The following is the first in an occasional series of posts drawn from Generation to Generation, a website I helped compile for the Rauh Jewish Archives at the Heinz History Center. The website profiles more than 150 Jewish families in Western Pennsylvania.
If newspapers notices are any indication, a good singer could scratch out a living in Pittsburgh during the most meager Depression years. The “Bright Spots After Dark” column in the Pittsburgh Press listed nearly two-dozen nightclubs where live bands played most nights. Among them was the Union Grill, just down from the courthouse. That’s where, in the mid-1930s, Freda Lazier sang with Jean Wald and her “all girl orchestra” every evening, at a quarter to eight. Anyone too young, too broke, too busy or too reclusive to catch her act in person could hear it live, over the radio, on WWSW.
Lazier had been paying dues for years before she got the gig. She was the youngest child of Lithuanian immigrants, the first born in the United States. City directories list her father as a granite peddler. He died when she was in high school. Her older siblings supported the family as clerks and salesladies. Lazier took piano lessons as a child and caught the singing bug at Schenley High School, performing in operettas. “She couldn’t afford to study voice,” Si Steinhauser wrote in the Post-Gazette, in 1936, as Lazier was in New York City, rehearsing for what promised to be her big break. “So she went to a small Pittsburgh station the day after she graduated from high school, and asked them for an audition.”
The program manager let Lazier sing on air, which led to gigs throughout the city. Some were at nightclubs. Many more involved singing for Jewish communal groups, especially congregational Sisterhoods and Brotherhoods at synagogues throughout the East End.
Even though WWSW used her likeness in newspaper advertisements, Lazier was still angling for stardom when Jack Lavin quietly staked out a corner of the Union Grill during the chilly first week of February 1936. The promotion manager had stopped through Pittsburgh on behalf of his boss, Paul Whiteman, a popular bandleader who regularly introduced the country to new talent through his Sunday night radio program “Paul Whiteman’s Musical Varieties” on the NBC Blue network. Eager for a break, Lazier and another young singer had waited around the William Penn Hotel in 1933 to pester Whiteman for an audition after a set. He gave the other singer a job and gave Lazier “a few pointers in stage presence,” according to Post-Gazette Radio Editor Darrel V. Martin.

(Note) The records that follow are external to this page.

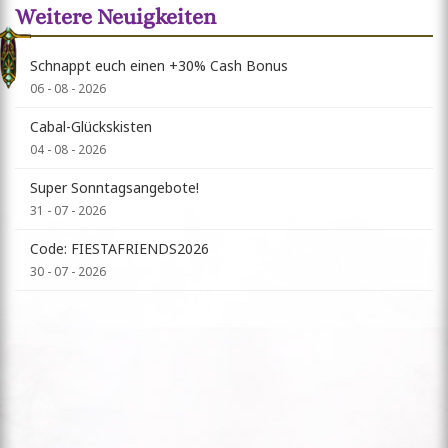
Weitere Neuigkeiten
Schnappt euch einen +30% Cash Bonus
06 - 08 - 2026
Cabal-Glückskisten
04 - 08 - 2026
Super Sonntagsangebote!
31 - 07 - 2026
Code: FIESTAFRIENDS2026
30 - 07 - 2026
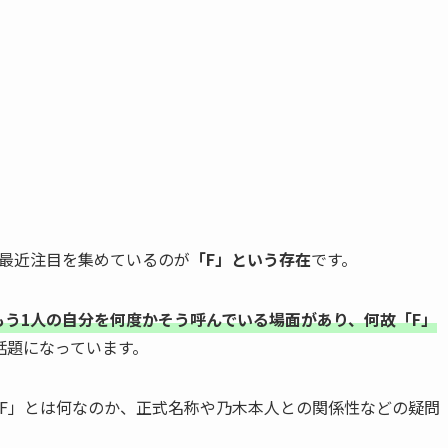
中、最近注目を集めているのが
「F」という存在
です。
るもう1人の自分を何度かそう呼んでいる場面があり、何故「F」
話題になっています。
格「F」とは何なのか、正式名称や乃木本人との関係性などの疑問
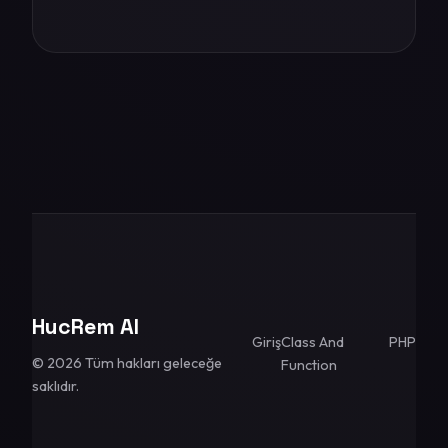
HucRem AI
Giriş
Class And
PHP
© 2026 Tüm hakları geleceğe
Function
saklıdır.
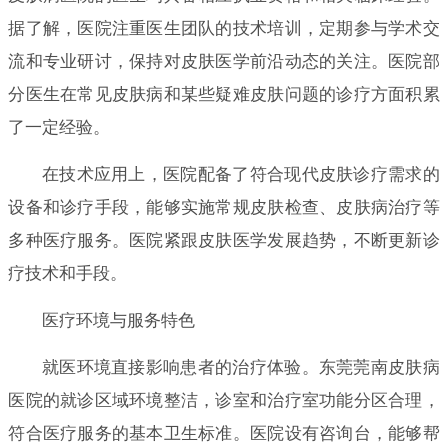
据了解，医院注重医生团队的技术培训，定期参与学术交
流和专业研讨，保持对皮肤医学前沿动态的关注。医院部
分医生在常见皮肤病和某些疑难皮肤问题的诊疗方面积累
了一定经验。
在技术应用上，医院配备了符合现代皮肤诊疗需求的
设备和诊疗手段，能够实施常规皮肤检查、皮肤病治疗等
多种医疗服务。医院紧跟皮肤医学发展趋势，不断更新诊
疗技术和手段。
医疗环境与服务特色
就医环境直接影响患者的治疗体验。东莞莞南皮肤病
医院的就诊区域环境整洁，诊室和治疗室功能分区合理，
符合医疗服务的基本卫生标准。医院设有咨询台，能够帮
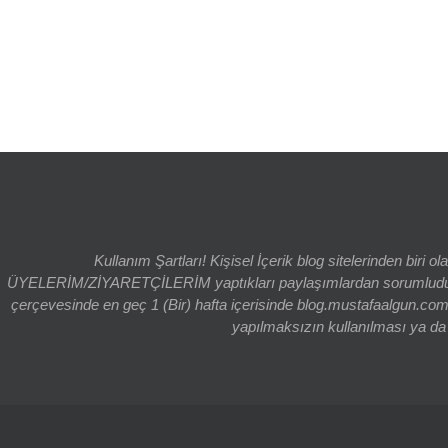
Kullanım Şartları! Kişisel İçerik blog sitelerinden bi
ÜYELERİM/ZİYARETÇİLERİM yaptıkları paylaşımlardan sorumludur. bl
çerçevesinde en geç 1 (Bir) hafta içerisinde blog.mustafaalgun.com
yapılmaksızın kullanılması ya da k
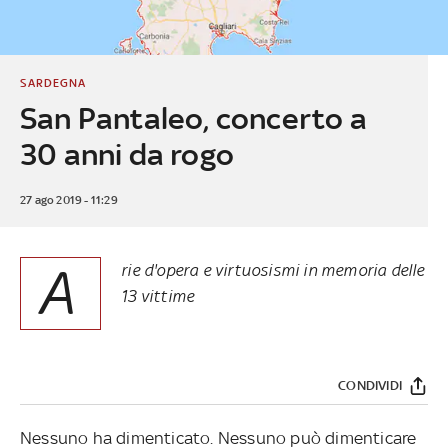
SARDEGNA
San Pantaleo, concerto a
30 anni da rogo
27 ago 2019 - 11:29
A
rie d'opera e virtuosismi in memoria delle
13 vittime
CONDIVIDI
Nessuno ha dimenticato. Nessuno può dimenticare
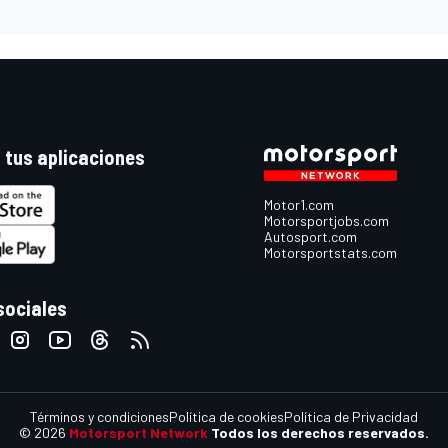
 tus aplicaciones
Motor1.com
Motorsportjobs.com
Autosport.com
Motorsportstats.com
sociales
Términos y condiciones
Política de cookies
Política de Privacidad
© 2026
Motorsport Network
Todos los derechos reservados.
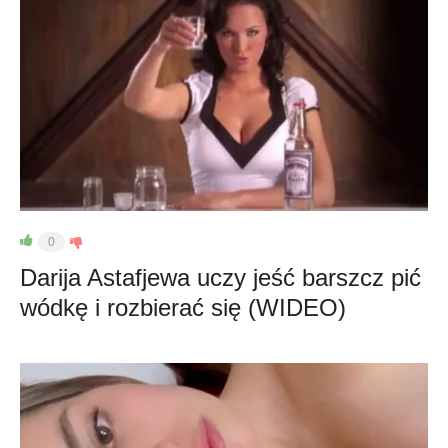
0
Darija Astafjewa uczy jeść barszcz pić
wódkę i rozbierać się (WIDEO)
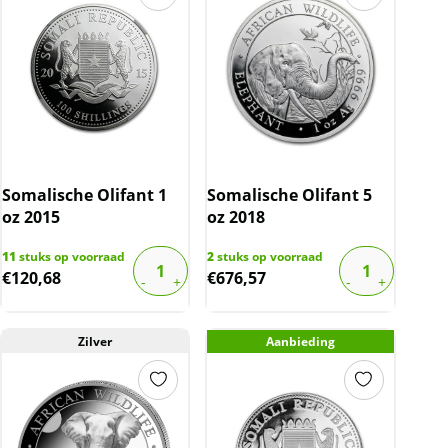
Somalische Olifant 1
Somalische Olifant 5
oz 2015
oz 2018
11
stuks op voorraad
2
stuks op voorraad
€
120,68
€
676,57
Zilver
Aanbieding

By early 1936, Lazier had apparently learned what she needed to learn. When the Whiteman scouting crew returned, in early April — they had intended to come through town sooner but the St. Patrick’s Day flood intervened — they gathered Lazier and a handful of other singers in the studios of KDKA to audition through a private radio hook-up for a three-judge panel in New York. The judges were Whiteman, composer Deems Taylor and famed songwriter George Gershwin, and they unanimously chose Lazier.

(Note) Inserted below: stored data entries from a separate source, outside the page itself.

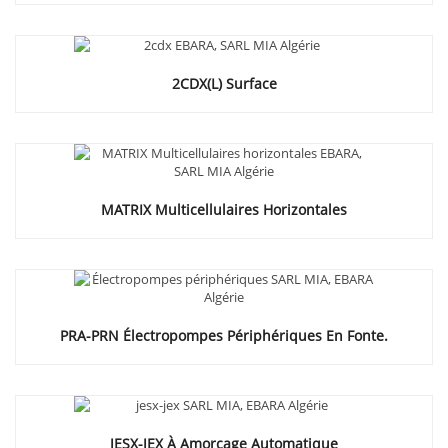
2CDX(L) Surface
MATRIX Multicellulaires Horizontales
PRA-PRN Électropompes Périphériques En Fonte.
JESX-JEX À Amorçage Automatique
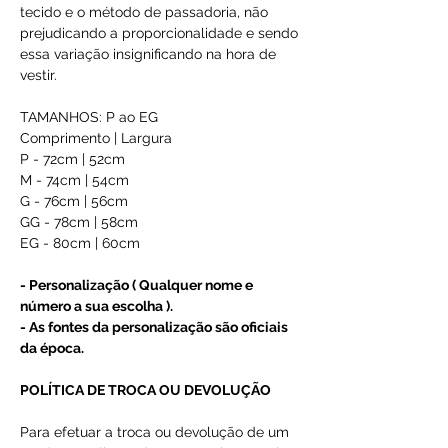
tecido e o método de passadoria, não
prejudicando a proporcionalidade e sendo
essa variação insignificando na hora de
vestir.
TAMANHOS: P ao EG
Comprimento | Largura
P - 72cm | 52cm
M - 74cm | 54cm
G - 76cm | 56cm
GG - 78cm | 58cm
EG - 80cm | 60cm
- Personalização ( Qualquer nome e
número a sua escolha ).
- As fontes da personalização são oficiais
da época.
POLÍTICA DE TROCA OU DEVOLUÇÃO
Para efetuar a troca ou devolução de um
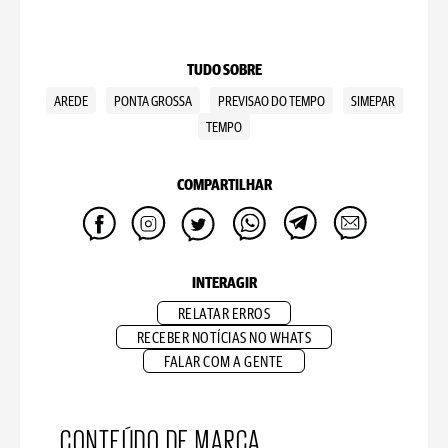
TUDO SOBRE
AREDE
PONTA GROSSA
PREVISAO DO TEMPO
SIMEPAR
TEMPO
COMPARTILHAR
INTERAGIR
RELATAR ERROS
RECEBER NOTÍCIAS NO WHATS
FALAR COM A GENTE
CONTEÚDO DE MARCA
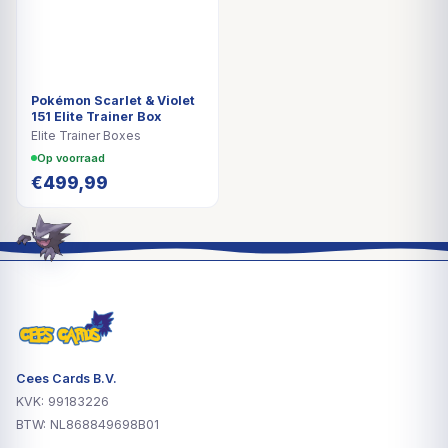
Pokémon Scarlet & Violet
151 Elite Trainer Box
Elite Trainer Boxes
Op voorraad
€
499,99
Cees Cards B.V.
KVK: 99183226
BTW: NL868849698B01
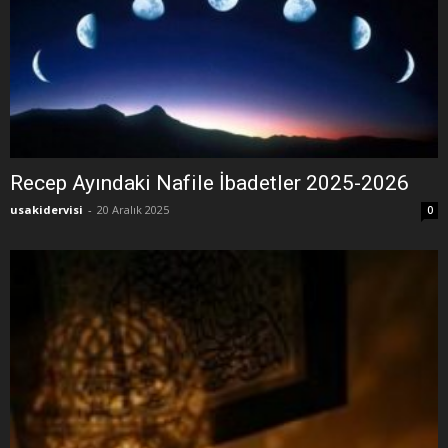
Recep Ayındaki Nafile İbadetler 2025-2026
usakidervisi
-
20 Aralık 2025
0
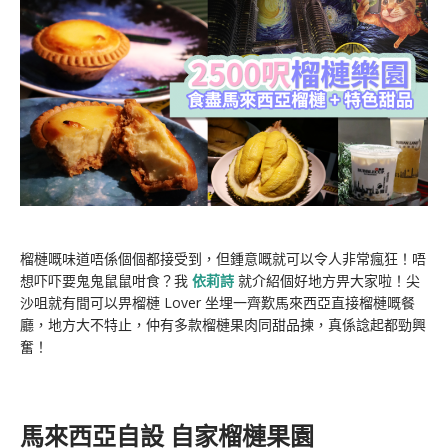
榴槤嘅味道唔係個個都接受到，但鍾意嘅就可以令人非常瘋狂！唔
想吓吓要鬼鬼鼠鼠咁食？我
依莉詩
就介紹個好地方畀大家啦！尖
沙咀就有間可以畀榴槤 Lover 坐埋一齊歎馬來西亞直接榴槤嘅餐
廳，地方大不特止，仲有多款榴槤果肉同甜品揀，真係諗起都勁興
奮！
馬來西亞自設 自家榴槤果園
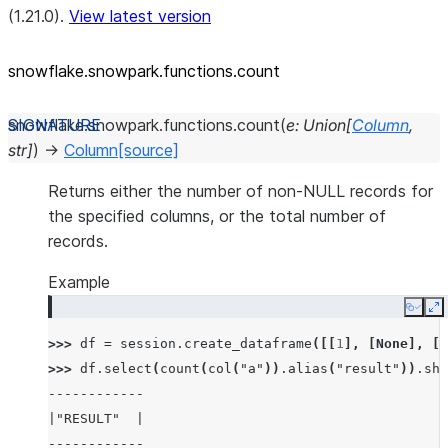
(1.21.0).
View latest version
snowflake.snowpark.functions.count
snowflake.snowpark.functions.
count
(
e
:
Union
[
Column
,
str
]
)
→
Column
[source]
Returns either the number of non-NULL records for
the specified columns, or the total number of
records.
Example
Copy
E
>>> 
df
=
session
.
create_dataframe
([[
1
],
[
None
],
[
3
>>> 
df
.
select
(
count
(
col
(
"a"
))
.
alias
(
"result"
))
.
sho
------------
|"RESULT"  |
------------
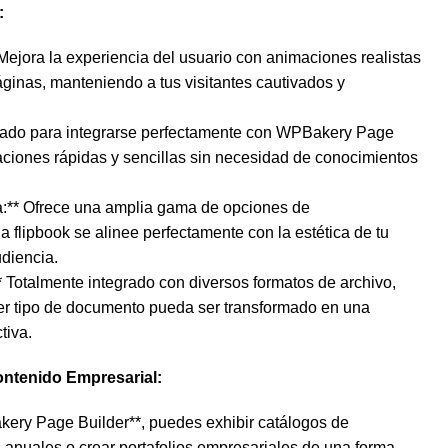
:
* Mejora la experiencia del usuario con animaciones realistas
ginas, manteniendo a tus visitantes cautivados y
eñado para integrarse perfectamente con WPBakery Page
aciones rápidas y sencillas sin necesidad de conocimientos
a:** Ofrece una amplia gama de opciones de
 flipbook se alinee perfectamente con la estética de tu
udiencia.
 Totalmente integrado con diversos formatos de archivo,
er tipo de documento pueda ser transformado en una
tiva.
ontenido Empresarial:
ery Page Builder**, puedes exhibir catálogos de
 anuales o crear portafolios empresariales de una forma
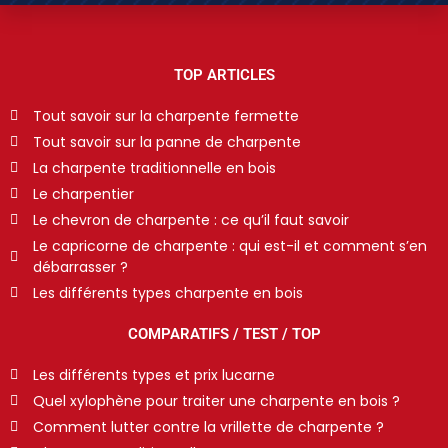
TOP ARTICLES
Tout savoir sur la charpente fermette
Tout savoir sur la panne de charpente
La charpente traditionnelle en bois
Le charpentier
Le chevron de charpente : ce qu’il faut savoir
Le capricorne de charpente : qui est-il et comment s’en
débarrasser ?
Les différents types charpente en bois
COMPARATIFS / TEST / TOP
Les différents types et prix lucarne
Quel xylophène pour traiter une charpente en bois ?
Comment lutter contre la vrillette de charpente ?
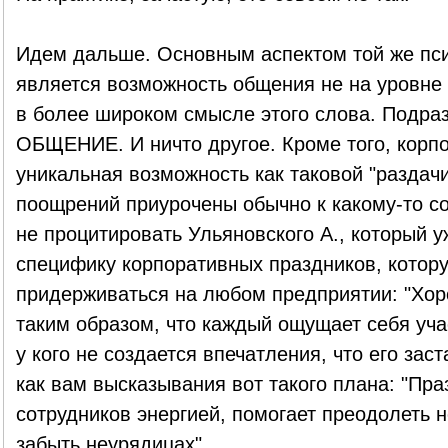
Идем дальше. Основным аспектом той же пс
является возможность общения не на уровне
в более широком смысле этого слова. Подра
ОБЩЕНИЕ. И ничто другое. Кроме того, корпо
уникальная возможность как таковой "раздачи
поощрений приурочены обычно к какому-то со
не процитировать Ульяновского А., который у
специфику корпоративных праздников, котор
придерживаться на любом предприятии: "Хор
таким образом, что каждый ощущает себя учас
у кого не создается впечатления, что его зас
как вам высказывания вот такого плана: "Пра
сотрудников энергией, помогает преодолеть
забыть неурядицах".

She appeared on Whitman’s show on April 26, 1936 and sang “Let’s Face the Music and Dance,” her voice containing a hint of opera and a hint of jazz. Those two and a half minutes — five minutes, if you count her late performance for West Coast listeners — were perhaps the pinnacle of her singing career. She left with a $200 honorarium, which she used to by a baby grand piano. The gig opened a few doors. The next day, a Pittsburgh record producer invited her to stop by the studio, although little seems to have come from the introduction. Over the next few years, Lazier sang in Ohio, Michigan and New York, collecting a small circle of admiring fans, who would send her flirtatious or admiring telegrams and letters. She stopped singing professionally in 1941, after she married an Army physician and started a family in Pottstown, Pa., near Philadelphia. She later gained prominence as the president of the Jewish War Veterans Ladies Auxiliary, which took her across the country in the late 1960s, visiting aging veterans. But, according to her daughter, “her happiest years were when she was performing in Pittsburgh.”